Davies NG & Gardner A (2018) Monogamy promotes altruistic sterility in insect societies. Royal Society Open Science 55, 172190.

Monogamy is associated with sibling-directed altruism in multiple animal taxa, including insects, birds and mammals. Inclusive-fitness theory readily explains this pattern by identifying high relatedness as a promoter of altruism. In keeping with this prediction, monogamy should promote the evolution of voluntary sterility in insect societies if sterile workers make for better helpers. However, a recent mathematical population-genetics analysis failed to identify a consistent effect of monogamy on voluntary worker sterility. Here, we revisit that analysis. First, we relax genetic assumptions, considering not only alleles of extreme effect—encoding either no sterility or complete sterility—but also alleles with intermediate effects on worker sterility. Second, we broaden the stability analysis—which focused on the invasibility of populations where either all workers are fully sterile or all workers are fully reproductive—to identify where intermediate pure or mixed evolutionarily stable states may occur. Third, we consider a broader range of demographically explicit ecological scenarios relevant to altruistic worker non-reproduction and to the evolution of eusociality more generally. We find that, in the absence of genetic constraints, monogamy always promotes altruistic worker sterility and may inhibit spiteful worker sterility. Our extended analysis demonstrates that an exact population-genetics approach strongly supports the prediction of inclusive-fitness theory that monogamy promotes sib-directed altruism in social insects.
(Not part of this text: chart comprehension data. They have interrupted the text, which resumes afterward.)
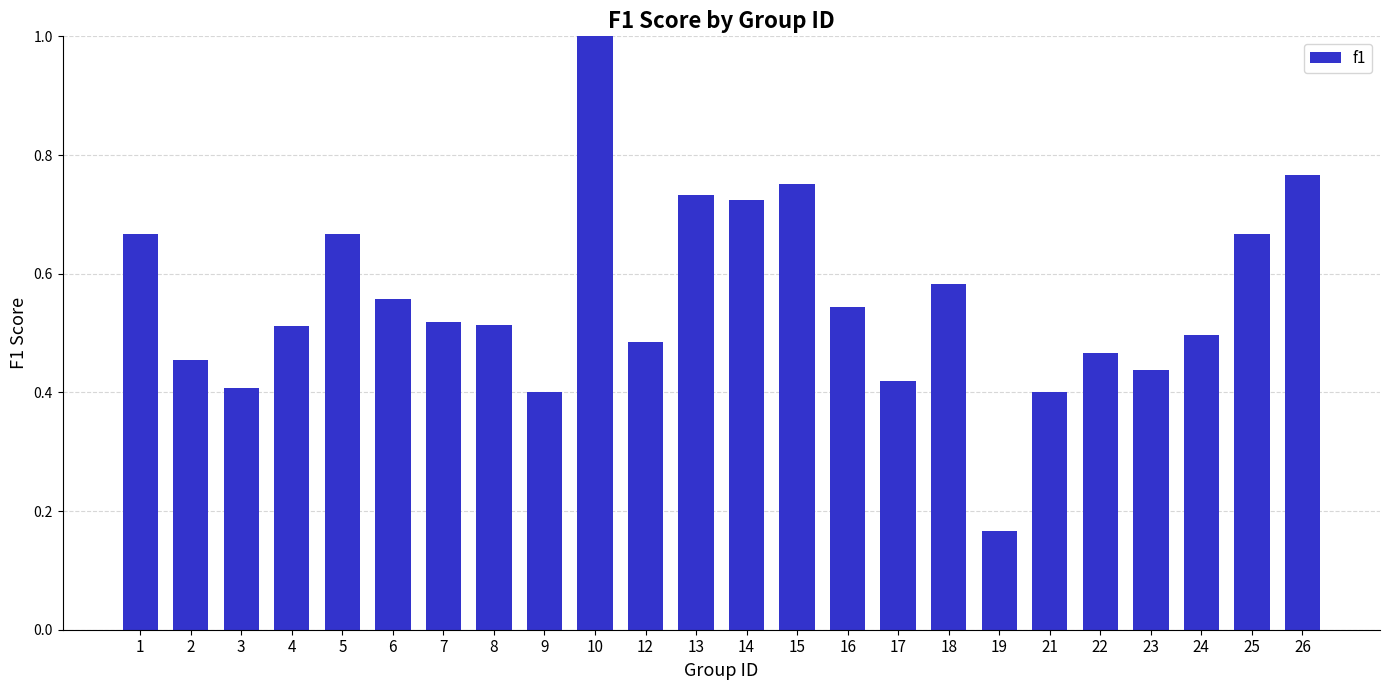

How many distinct data groups are displayed?

1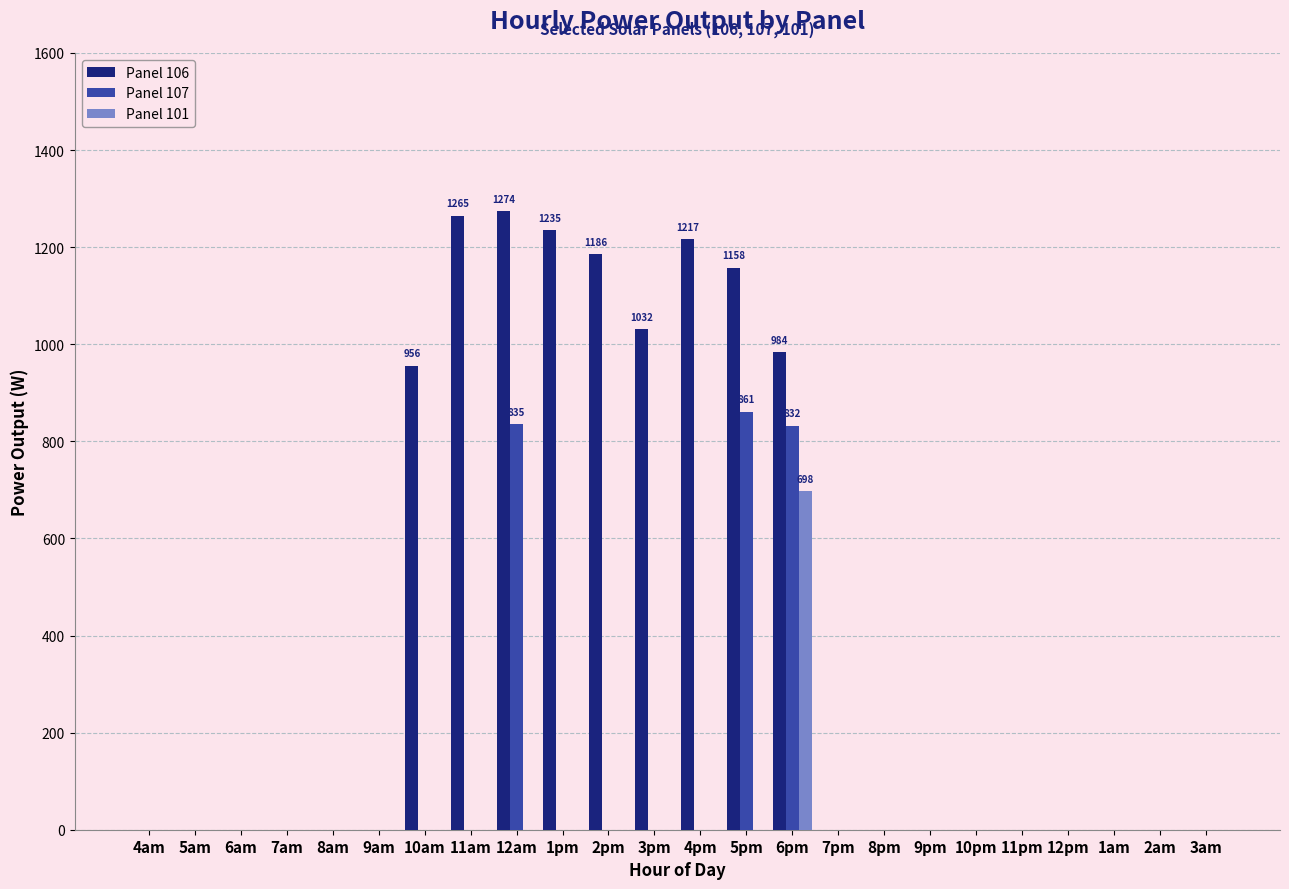

Which series changed the most between 4am and 5pm?

Panel 106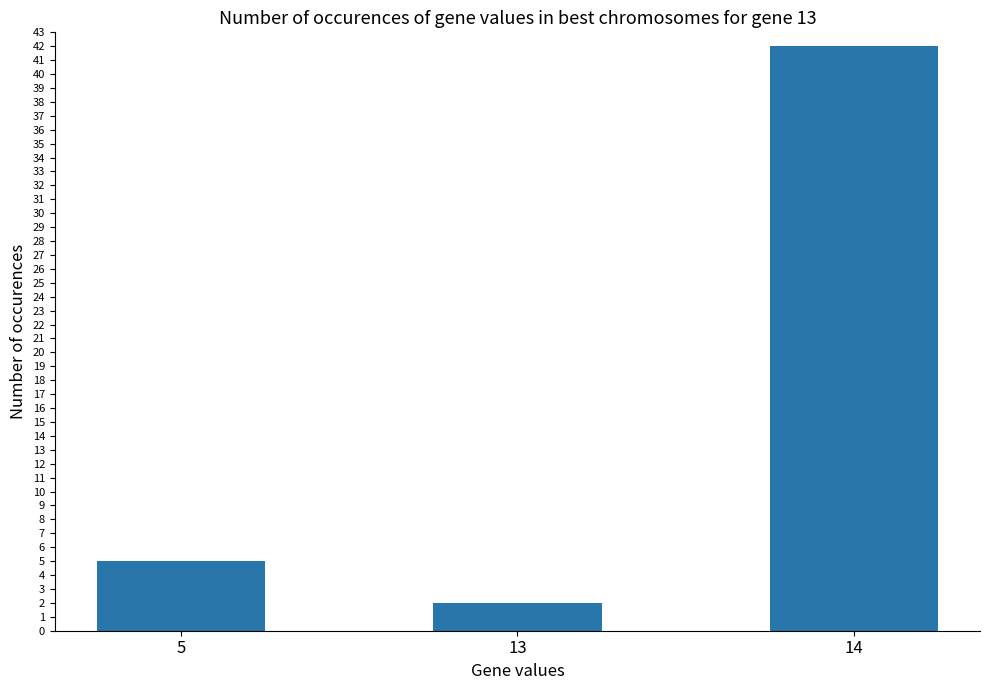

Reading left to right, transcribe all the data shown in this chart.

5=5	13=2	14=42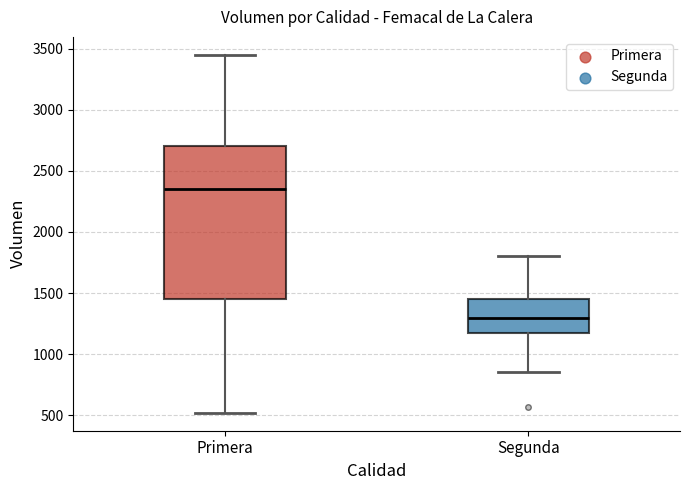

Where does the median line of the box for Segunda sit on the y-axis? The values are not printed on the chart, so give them approximately, as read against the axis.

1300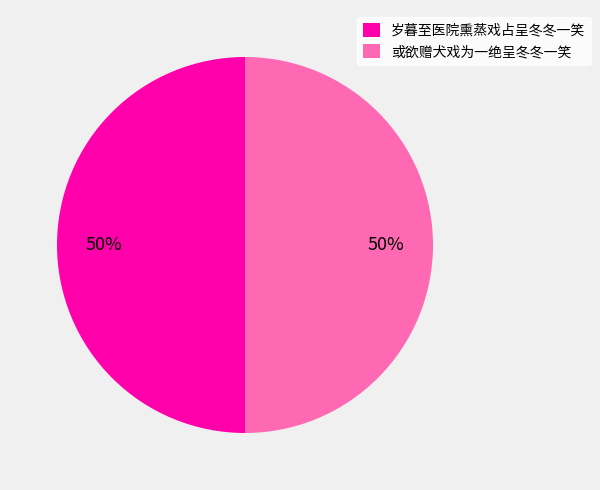

To the nearest percent, what percentage of the pie is 岁暮至医院熏蒸戏占呈冬冬一笑?

50%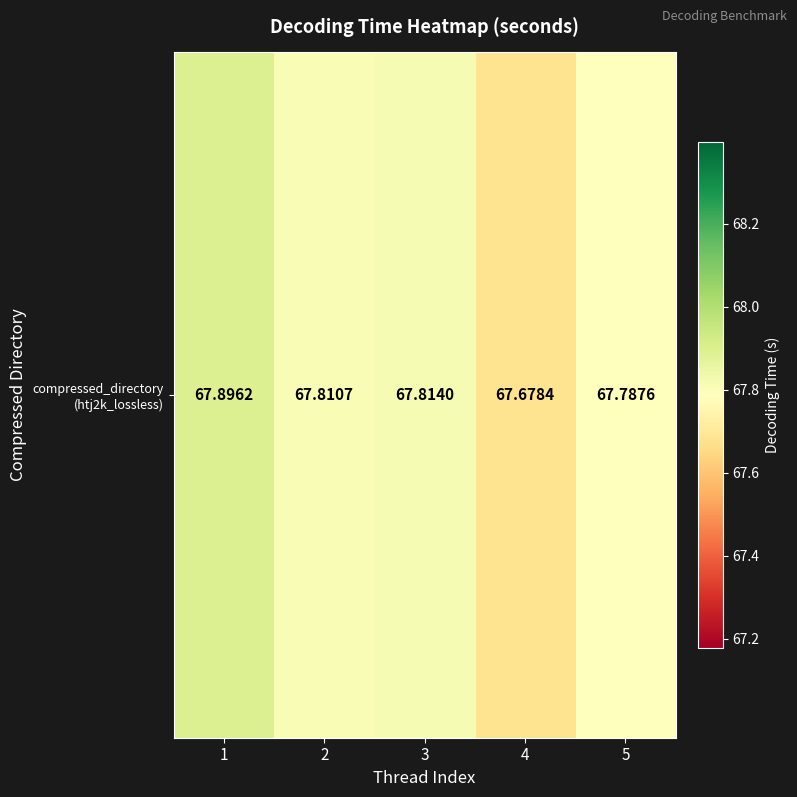

Which category has the highest value across all series?

1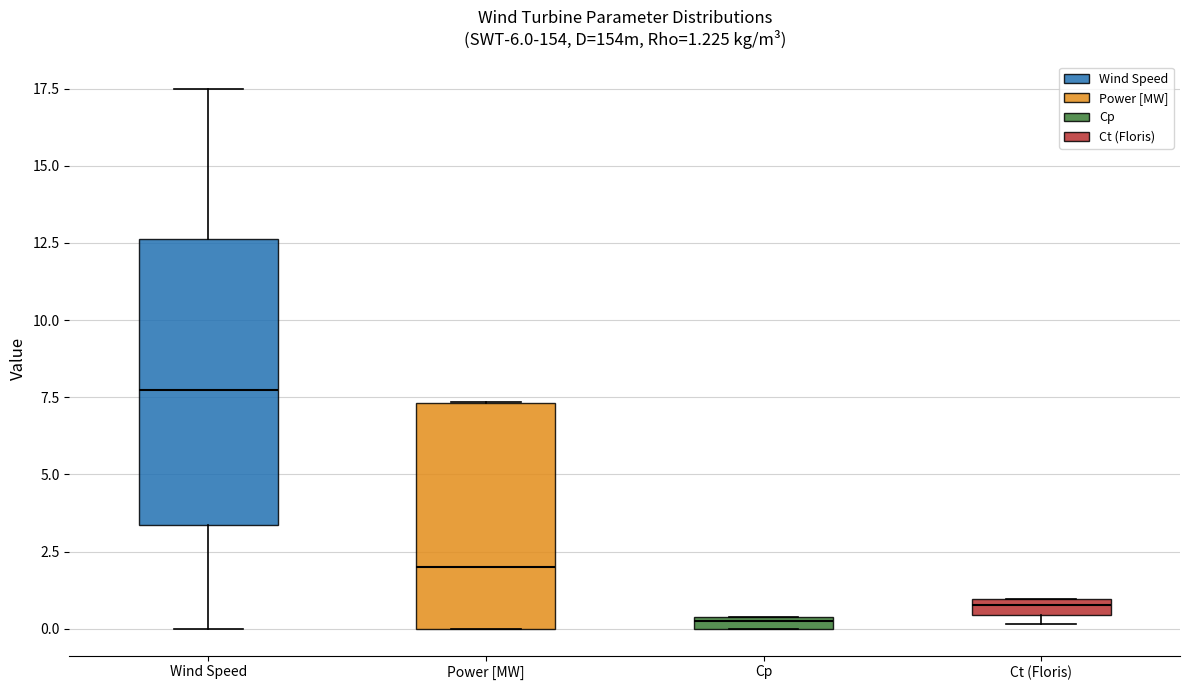

Which box's median line is the lowest?

Cp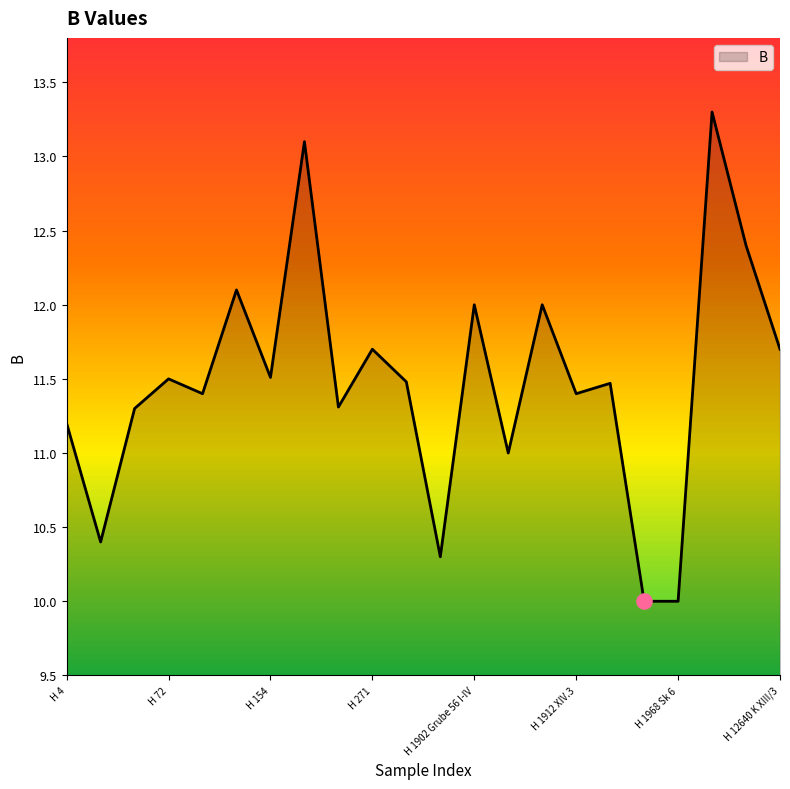

What is the difference between the maximum and minimum values?

3.3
Faria GS, Varela SAM & Gardner A (2018) The relation between R. A. Fisher’s sexy-son hypothesis and W. D. Hamilton’s greenbeard effect. Evolution Letters. doi:10.1002/ev13.53

Recent years have seen a growing interest in the overlap between the theories of kin selection and sexual selection. One potential overlap is with regards to whether R. A. Fisher’s “sexy-son” hypothesis, concerning the evolution of extravagant sexual ornamentation, may be framed in terms of W. D. Hamilton’s greenbeard effect, concerning scenarios in which individuals carry an allele that allows them to recognize and behave differently toward other carriers of the same allele. Specifically, both scenarios involve individuals behaving differently toward social partners who exhibit a phenotypic marker, with linkage disequilibrium between marker and behavior loci ensuring genetic relatedness between actor and recipient at the behavior locus. However, the formal connections between the two theories remain unclear. Here, we develop these connections by: (1) asking what kind of greenbeard is involved in the sexy-son hypothesis; (2) exploring the relationship between the problem of “falsebeards” and the “lek paradox”; (3) investigating whether these two problems may be resolved in analogous ways; and (4) determining whether population structure facilitates both of these evolutionary phenomena. By building this conceptual bridge, we are able to import results from the field of kin selection to sexual selection, and vice versa, yielding new insights into both topics.